Le jour se lève doucement sur les paysages de la Brenne et une poignée d’hommes ont déjà les cuissardes dans l’étang. Large filet installé en arc de cercle, « filanche », une forme d’épuisette traditionnelle, à la main, ils se relayent pour attraper les poissons retenus captifs. Gardons, tanches, brochets, sandres, perches et surtout la fameuse carpe de Brenne sont sur la liste des espèces à prendre. Ce lundi, dès 8 h, une trentaine de personnes se sont données rendez-vous à l’étang de la Gabrière pour le pêcher.
Depuis un mois, il était doucement et régulièrement vidé pour assurer un niveau d’eau suffisamment bas pour la capture, mais pas trop au risque de blesser ou tuer les futures prises. Depuis des décennies, des siècles, la chaine est la même : capture, tri et pesée. Les gestes sont instinctifs et la journée se déroule à mesure que les mailles des filets se resserrent. Petit à petit, les poissons finissent dans les bacs oxygénés des camions du pisciculteur. Gilles et Solange Debeauvais, les propriétaires de la Gabrière, ont confié son exploitation à l’entreprise Couturier. En Brenne, en tout, ils sont huit exploitants piscicoles à se partager l’activité. « Pour nous, c’est un temps fort. On a commencé les pêches depuis un mois, mais la Gabrière est le plus grand étang que l’on pêche », note Julien Darreau, gérant de Pisciculture Couturier. En effet, le plan d’eau est l’un des plus vastes du territoire, 120 hectares, et des plus vieux, façonné au XIIIème siècle. La Brenne compte environ 4 000 étangs, 8 800 hectares d’eau. « En tout, on ferra 150 étangs. Les carpes seront ensuite stockées pour être principalement revendues, en fonction de leurs besoins, à l’atelier de transformation Fish Brenne. Les gardons et les carnassiers serviront pour l’empoissonnement et la pêche de loisirs. »

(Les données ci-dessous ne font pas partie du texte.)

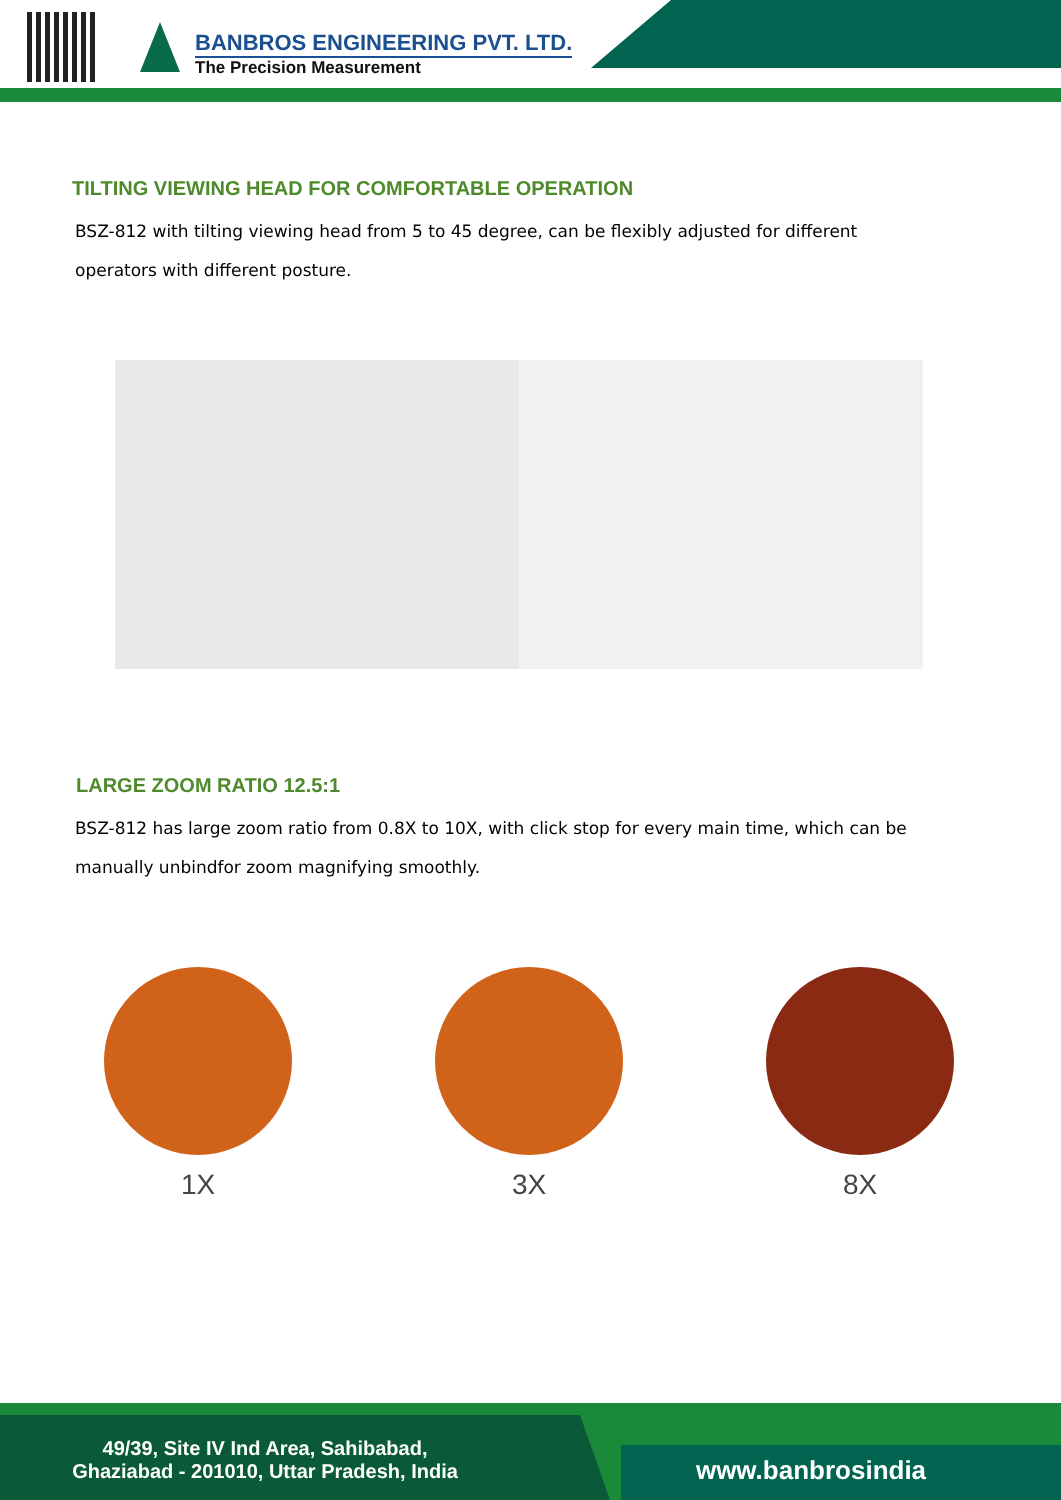BANBROS ENGINEERING PVT. LTD.
The Precision Measurement
TILTING VIEWING HEAD FOR COMFORTABLE OPERATION
BSZ-812 with tilting viewing head from 5 to 45 degree, can be flexibly adjusted for different operators with different posture.
LARGE ZOOM RATIO 12.5:1
BSZ-812 has large zoom ratio from 0.8X to 10X, with click stop for every main time, which can be manually unbindfor zoom magnifying smoothly.
1X 3X 8X
49/39, Site IV Ind Area, Sahibabad,
Ghaziabad - 201010, Uttar Pradesh, India
www.banbrosindia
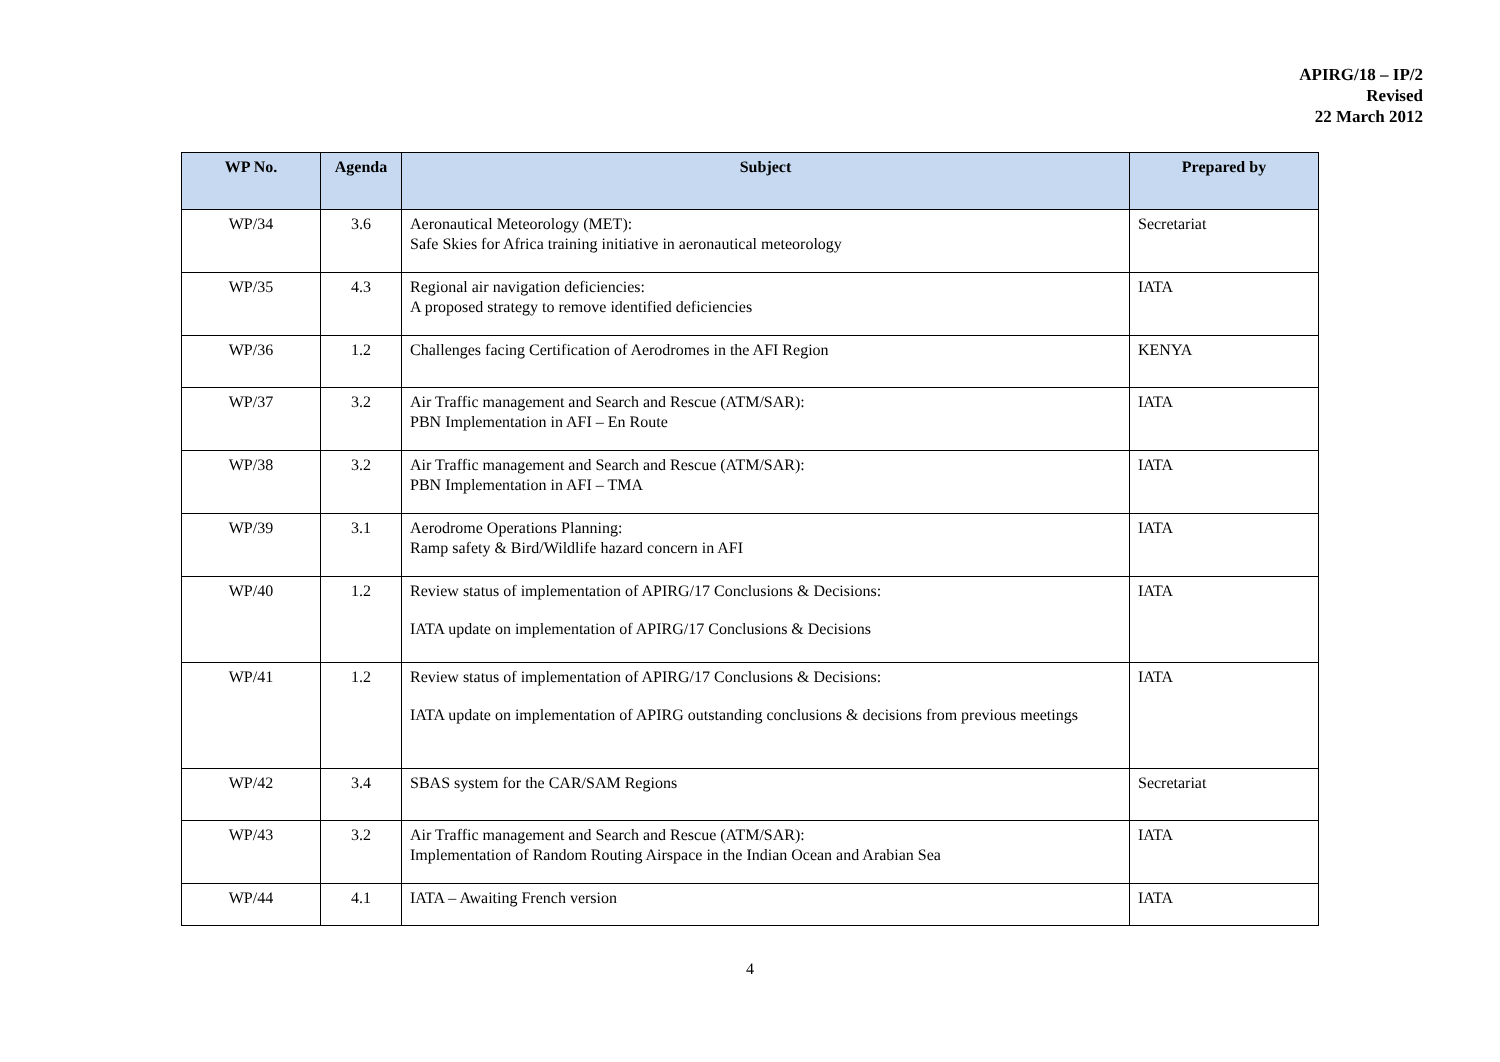APIRG/18 – IP/2
Revised
22 March 2012
| WP No. | Agenda | Subject | Prepared by |
| --- | --- | --- | --- |
| WP/34 | 3.6 | Aeronautical Meteorology (MET): Safe Skies for Africa training initiative in aeronautical meteorology | Secretariat |
| WP/35 | 4.3 | Regional air navigation deficiencies: A proposed strategy to remove identified deficiencies | IATA |
| WP/36 | 1.2 | Challenges facing Certification of Aerodromes in the AFI Region | KENYA |
| WP/37 | 3.2 | Air Traffic management and Search and Rescue (ATM/SAR): PBN Implementation in AFI – En Route | IATA |
| WP/38 | 3.2 | Air Traffic management and Search and Rescue (ATM/SAR): PBN Implementation in AFI – TMA | IATA |
| WP/39 | 3.1 | Aerodrome Operations Planning: Ramp safety & Bird/Wildlife hazard concern in AFI | IATA |
| WP/40 | 1.2 | Review status of implementation of APIRG/17 Conclusions & Decisions: IATA update on implementation of APIRG/17 Conclusions & Decisions | IATA |
| WP/41 | 1.2 | Review status of implementation of APIRG/17 Conclusions & Decisions: IATA update on implementation of APIRG outstanding conclusions & decisions from previous meetings | IATA |
| WP/42 | 3.4 | SBAS system for the CAR/SAM Regions | Secretariat |
| WP/43 | 3.2 | Air Traffic management and Search and Rescue (ATM/SAR): Implementation of Random Routing Airspace in the Indian Ocean and Arabian Sea | IATA |
| WP/44 | 4.1 | IATA – Awaiting French version | IATA |
4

A l’une des tables de tri, Adélaïde répartie les prises les unes après les autres dans les bacs plastiques. « Ça ne me dérange pas d’avoir les mains dans le poissons et dans l’eau, s’amuse-t-elle avec ses larges gants. C’est la troisième année que je reviens, ça me plait vraiment. Il y a une bonne ambiance, on rigole… » Un sentiment partagé par Joël, installé à la table suivante. « C’est pénible, mais on aime se retrouver ensemble. Ça ressemble quand même à une journée de détente et en plus il fait beau » se réjouit ce retraité présent ici depuis une dizaine d’années. Comme pour eux, ces rendez-vous d’automne sont chaque fois un rituel que beaucoup de Brennous ne manquent pas. Sur les rives de la Gabrière, les spectateurs sont venus tôt assister au travail des pêcheurs, répétition de gestes ancestraux et pilier de la vie locale. L’activité façonne le temps et les plans d’eau. « On ne se lasse pas des pêches d’étangs. Ça fait parti de la vie de la Brenne, mais c’est de plus en plus compliqué à gérer » déplore Gilles Debeauvais, le propriétaire. Malgré la passion que beaucoup porte à cette pêche, le secteur de l’aquaculture de poissons d’eau douce en Brenne, deuxième région piscicole de France après la Dombe, rencontre aujourd’hui des difficultés de plus en plus contraignantes pour les exploitants comme pour les propriétaires d’étangs au point que certains décident d’abandonner l’activité.
Des espèces mal-aimées
Ici, l’ennemi n°1 est identifié depuis une dizaine d’années : le cormoran. Au départ migrateur, l’oiseau, vorace, a trouvé son intérêt en s’installant ici à l’année. Il ingurgite 30 % de la production annuelle de poissons, soit environ 400 tonnes sur les 1200 produites, une perte d’un million d’euros pour le secteur. D’autres espèces représentent également des problèmes croissants, poissons chats, jussy, écrevisse rouge de Louisiane, toutes classées exotiques et envahissantes. « Il y a deux ans, nous avons fait un investissement de 40 000 euros pour installer au niveau des bondes de grands barrages avec des plaques perforées pour empêcher leur arrivée, explique Gilles Debeauvais. Et l’an prochain, à la suite de l’assec, nous prévoyons 10 000 euros de gros travaux, comme du curetage. Un étang pas entretenu tourne vite. » Les questions de gestion de l’eau, à mesure que le réchauffement climatique modifie le climat et les températures, deviennent aussi des enjeux cruciaux.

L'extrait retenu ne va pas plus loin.